Problem details: Copy the records below word for word, starting at their first line and ending at the line that contains "Smaženky podle Mirky van Gils Slavíkové", with both of those lines included.

Extracted material:
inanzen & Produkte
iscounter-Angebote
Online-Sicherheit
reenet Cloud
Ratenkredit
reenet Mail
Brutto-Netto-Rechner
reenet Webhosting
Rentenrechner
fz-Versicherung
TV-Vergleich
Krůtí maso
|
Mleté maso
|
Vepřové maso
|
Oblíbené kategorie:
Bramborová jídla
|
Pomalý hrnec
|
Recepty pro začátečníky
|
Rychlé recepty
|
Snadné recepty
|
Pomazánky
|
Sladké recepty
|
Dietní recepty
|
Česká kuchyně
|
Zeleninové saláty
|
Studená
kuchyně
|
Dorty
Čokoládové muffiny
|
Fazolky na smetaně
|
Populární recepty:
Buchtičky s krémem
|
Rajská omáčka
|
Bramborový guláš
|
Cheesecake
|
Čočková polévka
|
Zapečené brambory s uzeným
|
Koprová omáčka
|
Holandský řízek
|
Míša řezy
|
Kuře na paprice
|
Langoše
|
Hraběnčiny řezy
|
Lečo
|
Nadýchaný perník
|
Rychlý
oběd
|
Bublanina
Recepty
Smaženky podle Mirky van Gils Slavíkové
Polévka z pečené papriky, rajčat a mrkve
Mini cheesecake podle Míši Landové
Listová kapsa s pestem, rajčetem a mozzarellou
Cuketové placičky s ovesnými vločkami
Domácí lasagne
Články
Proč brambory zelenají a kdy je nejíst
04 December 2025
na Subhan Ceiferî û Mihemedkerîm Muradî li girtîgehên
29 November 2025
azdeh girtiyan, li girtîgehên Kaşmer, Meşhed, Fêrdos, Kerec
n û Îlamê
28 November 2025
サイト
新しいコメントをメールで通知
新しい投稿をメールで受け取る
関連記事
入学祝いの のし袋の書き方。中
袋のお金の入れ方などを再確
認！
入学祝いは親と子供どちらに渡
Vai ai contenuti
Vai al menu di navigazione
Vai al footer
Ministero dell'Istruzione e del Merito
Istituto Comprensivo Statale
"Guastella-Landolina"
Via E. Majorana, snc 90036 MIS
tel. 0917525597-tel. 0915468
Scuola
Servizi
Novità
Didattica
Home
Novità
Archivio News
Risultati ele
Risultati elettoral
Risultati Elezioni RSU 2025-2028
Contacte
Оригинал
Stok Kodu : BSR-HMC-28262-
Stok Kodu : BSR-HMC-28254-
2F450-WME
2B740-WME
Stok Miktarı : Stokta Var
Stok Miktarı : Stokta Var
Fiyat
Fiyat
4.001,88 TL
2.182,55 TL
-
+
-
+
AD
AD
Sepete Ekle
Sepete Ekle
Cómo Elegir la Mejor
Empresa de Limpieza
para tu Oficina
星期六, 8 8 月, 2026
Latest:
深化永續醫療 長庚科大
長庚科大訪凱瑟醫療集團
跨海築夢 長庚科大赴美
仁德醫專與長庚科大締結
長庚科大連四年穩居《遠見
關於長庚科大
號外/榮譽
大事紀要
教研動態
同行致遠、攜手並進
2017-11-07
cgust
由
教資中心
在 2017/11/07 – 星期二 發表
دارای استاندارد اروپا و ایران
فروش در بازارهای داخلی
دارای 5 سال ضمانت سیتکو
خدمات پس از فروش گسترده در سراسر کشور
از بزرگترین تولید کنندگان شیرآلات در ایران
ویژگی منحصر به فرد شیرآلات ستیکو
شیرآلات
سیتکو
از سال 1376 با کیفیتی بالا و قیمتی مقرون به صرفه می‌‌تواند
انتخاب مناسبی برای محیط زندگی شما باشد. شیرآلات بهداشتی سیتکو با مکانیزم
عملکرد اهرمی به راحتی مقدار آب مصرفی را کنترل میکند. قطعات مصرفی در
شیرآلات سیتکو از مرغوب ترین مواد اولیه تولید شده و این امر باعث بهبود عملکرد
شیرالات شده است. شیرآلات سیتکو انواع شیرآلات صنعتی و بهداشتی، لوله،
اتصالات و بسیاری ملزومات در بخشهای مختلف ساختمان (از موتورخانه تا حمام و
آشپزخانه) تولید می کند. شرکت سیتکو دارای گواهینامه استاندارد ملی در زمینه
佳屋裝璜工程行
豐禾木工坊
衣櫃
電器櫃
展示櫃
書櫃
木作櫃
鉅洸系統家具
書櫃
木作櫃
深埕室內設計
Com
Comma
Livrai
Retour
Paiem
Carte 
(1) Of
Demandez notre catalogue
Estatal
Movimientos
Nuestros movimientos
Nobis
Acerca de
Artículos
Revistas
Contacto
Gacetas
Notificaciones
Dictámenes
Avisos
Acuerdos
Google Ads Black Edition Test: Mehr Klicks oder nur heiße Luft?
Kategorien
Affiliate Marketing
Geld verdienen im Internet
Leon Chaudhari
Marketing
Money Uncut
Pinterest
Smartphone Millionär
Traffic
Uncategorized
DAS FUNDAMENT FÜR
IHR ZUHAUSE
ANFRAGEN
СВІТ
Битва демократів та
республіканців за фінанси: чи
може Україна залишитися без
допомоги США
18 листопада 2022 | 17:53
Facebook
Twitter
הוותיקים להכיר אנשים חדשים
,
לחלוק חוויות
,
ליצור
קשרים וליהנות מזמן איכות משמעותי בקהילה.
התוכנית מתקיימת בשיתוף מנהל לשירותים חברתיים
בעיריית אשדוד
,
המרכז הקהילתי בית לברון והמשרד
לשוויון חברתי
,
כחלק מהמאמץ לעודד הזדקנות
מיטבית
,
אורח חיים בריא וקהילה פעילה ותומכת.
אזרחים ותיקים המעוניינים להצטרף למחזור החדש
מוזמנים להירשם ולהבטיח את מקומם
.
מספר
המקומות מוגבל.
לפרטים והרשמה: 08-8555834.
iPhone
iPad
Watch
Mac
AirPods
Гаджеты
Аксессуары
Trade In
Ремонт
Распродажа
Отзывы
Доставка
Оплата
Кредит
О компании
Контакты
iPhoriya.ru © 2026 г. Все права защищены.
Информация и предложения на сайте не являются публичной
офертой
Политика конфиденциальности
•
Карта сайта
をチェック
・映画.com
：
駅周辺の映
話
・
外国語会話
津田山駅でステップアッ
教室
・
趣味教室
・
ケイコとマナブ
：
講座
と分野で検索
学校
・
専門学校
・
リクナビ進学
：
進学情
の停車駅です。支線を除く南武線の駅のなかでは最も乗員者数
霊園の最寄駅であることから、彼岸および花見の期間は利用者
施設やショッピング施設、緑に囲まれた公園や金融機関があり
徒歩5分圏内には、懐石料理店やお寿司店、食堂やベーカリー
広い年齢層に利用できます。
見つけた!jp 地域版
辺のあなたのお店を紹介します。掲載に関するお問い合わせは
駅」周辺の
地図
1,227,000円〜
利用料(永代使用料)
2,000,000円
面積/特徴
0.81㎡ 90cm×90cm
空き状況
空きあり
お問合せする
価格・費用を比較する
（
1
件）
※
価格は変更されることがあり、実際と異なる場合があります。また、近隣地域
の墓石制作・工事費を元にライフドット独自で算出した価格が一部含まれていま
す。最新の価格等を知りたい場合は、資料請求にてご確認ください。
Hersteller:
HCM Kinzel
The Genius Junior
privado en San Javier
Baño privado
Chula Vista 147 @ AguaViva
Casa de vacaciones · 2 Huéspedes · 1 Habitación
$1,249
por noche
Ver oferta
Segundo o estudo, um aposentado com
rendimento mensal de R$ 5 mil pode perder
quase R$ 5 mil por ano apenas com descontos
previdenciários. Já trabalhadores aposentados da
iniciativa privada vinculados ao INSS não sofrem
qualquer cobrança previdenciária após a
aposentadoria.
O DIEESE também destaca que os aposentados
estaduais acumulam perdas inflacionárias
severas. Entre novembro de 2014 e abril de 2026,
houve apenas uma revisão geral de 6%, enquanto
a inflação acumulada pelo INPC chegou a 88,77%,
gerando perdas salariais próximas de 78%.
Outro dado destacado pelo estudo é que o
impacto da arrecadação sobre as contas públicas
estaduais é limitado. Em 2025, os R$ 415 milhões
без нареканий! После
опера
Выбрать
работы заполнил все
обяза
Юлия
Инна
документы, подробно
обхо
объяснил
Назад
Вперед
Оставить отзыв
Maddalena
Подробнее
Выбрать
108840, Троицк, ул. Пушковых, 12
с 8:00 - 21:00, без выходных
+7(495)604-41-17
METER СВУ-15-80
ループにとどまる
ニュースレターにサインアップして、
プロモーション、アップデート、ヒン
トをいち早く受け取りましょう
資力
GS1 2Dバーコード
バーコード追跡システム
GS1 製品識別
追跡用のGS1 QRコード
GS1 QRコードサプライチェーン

Answer to the exercise:
inanzen & Produkte
iscounter-Angebote
Online-Sicherheit
reenet Cloud
Ratenkredit
reenet Mail
Brutto-Netto-Rechner
reenet Webhosting
Rentenrechner
fz-Versicherung
TV-Vergleich
Krůtí maso
|
Mleté maso
|
Vepřové maso
|
Oblíbené kategorie:
Bramborová jídla
|
Pomalý hrnec
|
Recepty pro začátečníky
|
Rychlé recepty
|
Snadné recepty
|
Pomazánky
|
Sladké recepty
|
Dietní recepty
|
Česká kuchyně
|
Zeleninové saláty
|
Studená
kuchyně
|
Dorty
Čokoládové muffiny
|
Fazolky na smetaně
|
Populární recepty:
Buchtičky s krémem
|
Rajská omáčka
|
Bramborový guláš
|
Cheesecake
|
Čočková polévka
|
Zapečené brambory s uzeným
|
Koprová omáčka
|
Holandský řízek
|
Míša řezy
|
Kuře na paprice
|
Langoše
|
Hraběnčiny řezy
|
Lečo
|
Nadýchaný perník
|
Rychlý
oběd
|
Bublanina
Recepty
Smaženky podle Mirky van Gils Slavíkové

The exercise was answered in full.